··· ENTRÉES EXTRAITES ···
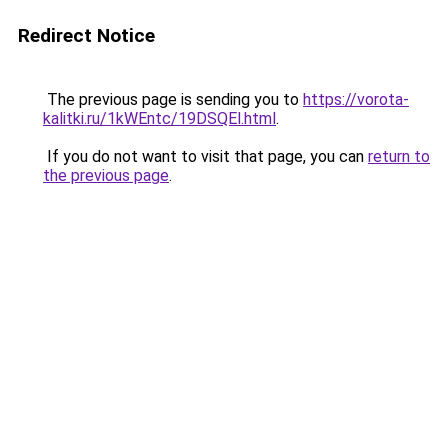
Redirect Notice
The previous page is sending you to
https://vorota-
kalitki.ru/1kWEntc/19DSQEl.html
.
If you do not want to visit that page, you can
return to
the previous page
.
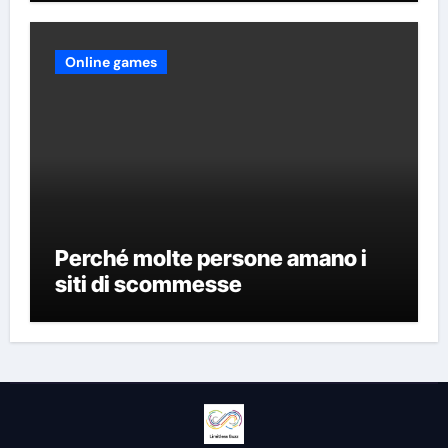
Online games
Perché molte persone amano i
siti di scommesse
···
> CONSIGNE
Mettez chaque ligne du relevé ci-dessus dans une liste numérotée, en omettant les lignes vides et les images.

> RÉSULTAT
1. Redirect Notice
2. The previous page is sending you to
3. https://vorota-
4. kalitki.ru/1kWEntc/19DSQEl.html
5. .
6. If you do not want to visit that page, you can
7. return to
8. the previous page
9. .
10. Online games
11. Perché molte persone amano i
12. siti di scommesse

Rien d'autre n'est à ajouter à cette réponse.